Another example of infiltration is an application layer attack. This type of attack has become prevalent as government websites have shifted towards having employees log into the agency website to access their portal. While more interactive and helping with efficiencies, this process inherently means that all of the users’ data is stored on a back end database. “Application layer attacks bypass security mechanisms to access applications across the site,” Lauro explained. He continued, “this kind of attack largely occurs because there is a shortage in the security market of trained web application security experts. This has led to the development of website applications that are not securely coded.” Consequently, attackers are able to take advantage of the security lapse in applications to access larger networks and the data that resides behind them.
However, there are steps that organizations can take to invest in cybersecurity solutions and prevent attacks. According to Lauro, “as a state or local agency you have to ask if security and cyber resiliency are part of your core business competencies. If they’re not, they need to be and you’re going to have to find the right people to train and make sure that you build up that competency within your own organizations.”
Akamai offers solutions to help state and local agencies integrate security into their core competencies. In website attacks, information can be gathered by nefarious actors through incoming requests that infiltrate the network and information leaks in outbound requests.
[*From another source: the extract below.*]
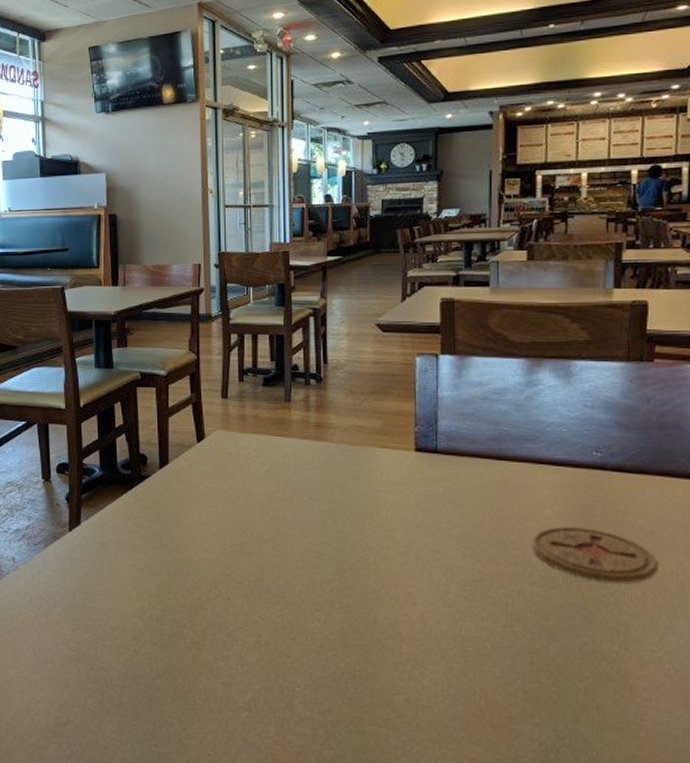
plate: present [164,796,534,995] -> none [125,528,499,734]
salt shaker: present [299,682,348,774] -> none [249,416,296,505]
For inbound requests, Akamai inspects each one before they are passed onto the datacenter, intercepting any nefarious request before it can damage the network. When an outbound attack tries to infiltrate a network through malware, Akamai sends out alerts to make users aware that this malware has been sent out.
These solutions allow state and local employees to do their jobs better by providing tools to identify threats and attacks to their network in the midst of normal user traffic. Establishing a resiliency framework that achieves this allows agencies to promote innovation without worrying about creating new vulnerabilities in the face of advancement.